Study material
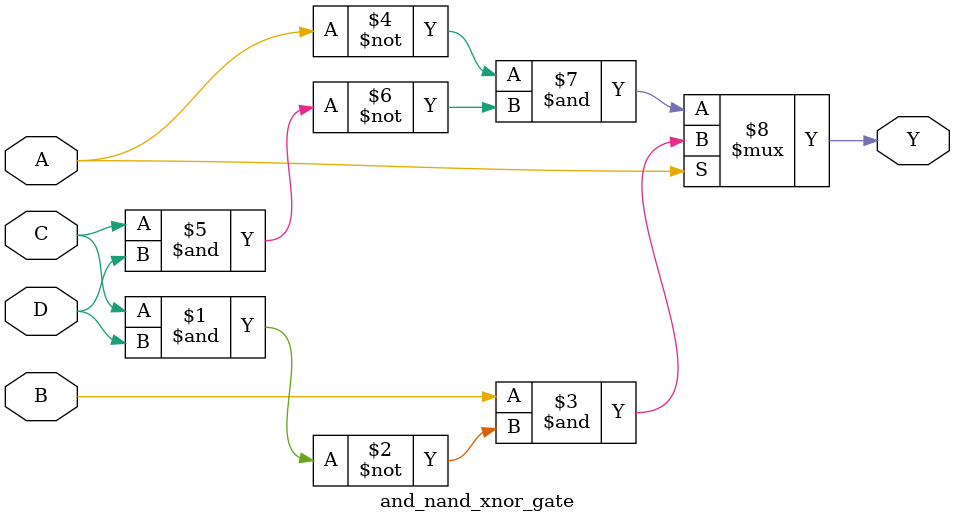
<source format=sv>
module and_nand_xnor_gate (
    input wire A, B, C, D,   // 输入A, B, C, D
    output wire Y            // 输出Y
);
    // 简化原表达式: (A & B) & ~(C & D) ~^ A
    assign Y = A ? (B & ~(C & D)) : (~A & ~(C & D));
endmodule
</source>
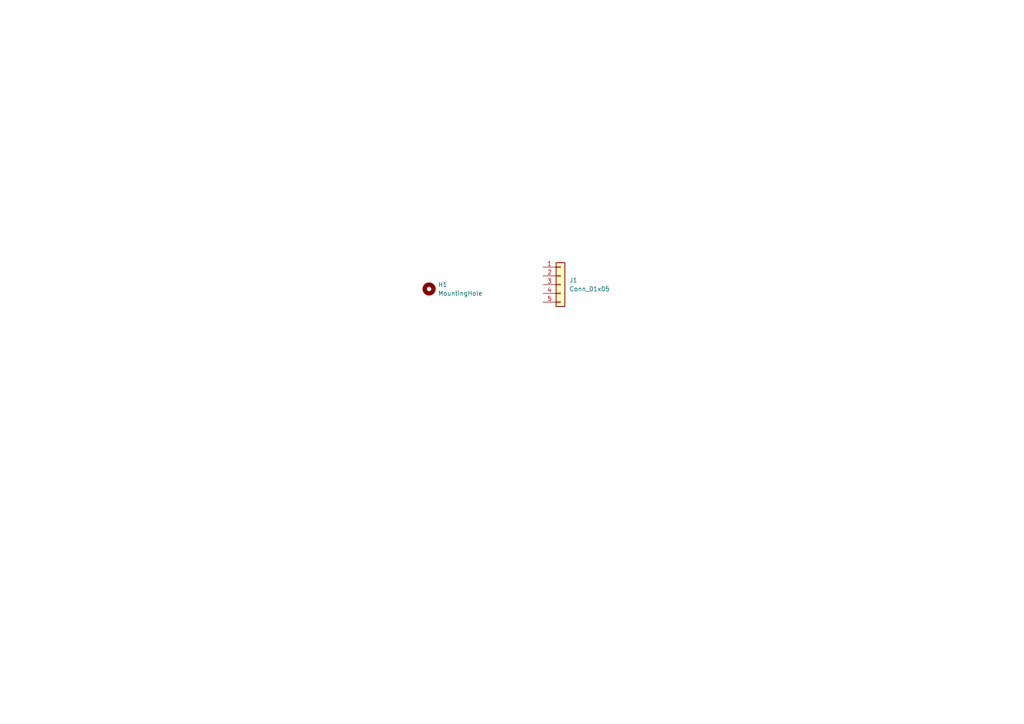
<source format=kicad_sch>
(kicad_sch (version 20230121) (generator eeschema)

  (uuid 8058812d-672b-46af-81da-c1f03442c8d4)

  (paper "A4")

  


  (symbol (lib_id "Connector_Generic:Conn_01x05") (at 162.56 82.55 0) (unit 1)
    (in_bom yes) (on_board yes) (dnp no) (fields_autoplaced)
    (uuid 0c89eba0-0db6-44d0-81b6-a945cb585d52)
    (property "Reference" "J1" (at 165.1 81.28 0)
      (effects (font (size 1.27 1.27)) (justify left))
    )
    (property "Value" "Conn_01x05" (at 165.1 83.82 0)
      (effects (font (size 1.27 1.27)) (justify left))
    )
    (property "Footprint" "Connector_PinHeader_2.54mm:PinHeader_1x05_P2.54mm_Vertical" (at 162.56 82.55 0)
      (effects (font (size 1.27 1.27)) hide)
    )
    (property "Datasheet" "~" (at 162.56 82.55 0)
      (effects (font (size 1.27 1.27)) hide)
    )
    (pin "1" (uuid ead05ae7-2bcd-4b12-b88c-437f59f0d8e0))
    (pin "2" (uuid 3654ba89-4b0c-4de0-9255-4b146d615620))
    (pin "3" (uuid 8367c9e1-4b46-41de-a71e-30b6c7821883))
    (pin "4" (uuid 2b370063-6cb6-448f-aef0-4a5f4d8c6fe4))
    (pin "5" (uuid 86c4c2ce-a02d-42f9-8529-4af4c90ecc6c))
    (instances
      (project "SerialClampBottom"
        (path "/8058812d-672b-46af-81da-c1f03442c8d4"
          (reference "J1") (unit 1)
        )
      )
    )
  )

  (symbol (lib_id "Mechanical:MountingHole") (at 124.46 83.82 0) (unit 1)
    (in_bom yes) (on_board yes) (dnp no) (fields_autoplaced)
    (uuid 4d0bf175-28c6-48ef-bf4b-a279883a1e15)
    (property "Reference" "H1" (at 127 82.55 0)
      (effects (font (size 1.27 1.27)) (justify left))
    )
    (property "Value" "MountingHole" (at 127 85.09 0)
      (effects (font (size 1.27 1.27)) (justify left))
    )
    (property "Footprint" "UL_Standoff:M2ThreadedStandoff" (at 124.46 83.82 0)
      (effects (font (size 1.27 1.27)) hide)
    )
    (property "Datasheet" "~" (at 124.46 83.82 0)
      (effects (font (size 1.27 1.27)) hide)
    )
    (instances
      (project "SerialClampBottom"
        (path "/8058812d-672b-46af-81da-c1f03442c8d4"
          (reference "H1") (unit 1)
        )
      )
    )
  )

  (sheet_instances
    (path "/" (page "1"))
  )
)

</source>
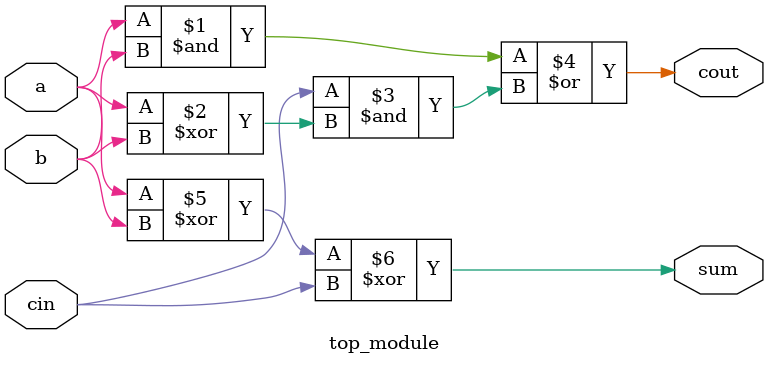
<source format=v>
module top_module( 
    input a, b, cin,
    output cout, sum );
    assign cout = (a&b)|(cin&(a^b));
    assign sum = a^b^cin;
endmodule
</source>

What is needed
Take from the listing above each line in which the string "symbol" is found.

Exercise result
  (symbol (lib_id "Connector_Generic:Conn_01x05") (at 162.56 82.55 0) (unit 1)
  (symbol (lib_id "Mechanical:MountingHole") (at 124.46 83.82 0) (unit 1)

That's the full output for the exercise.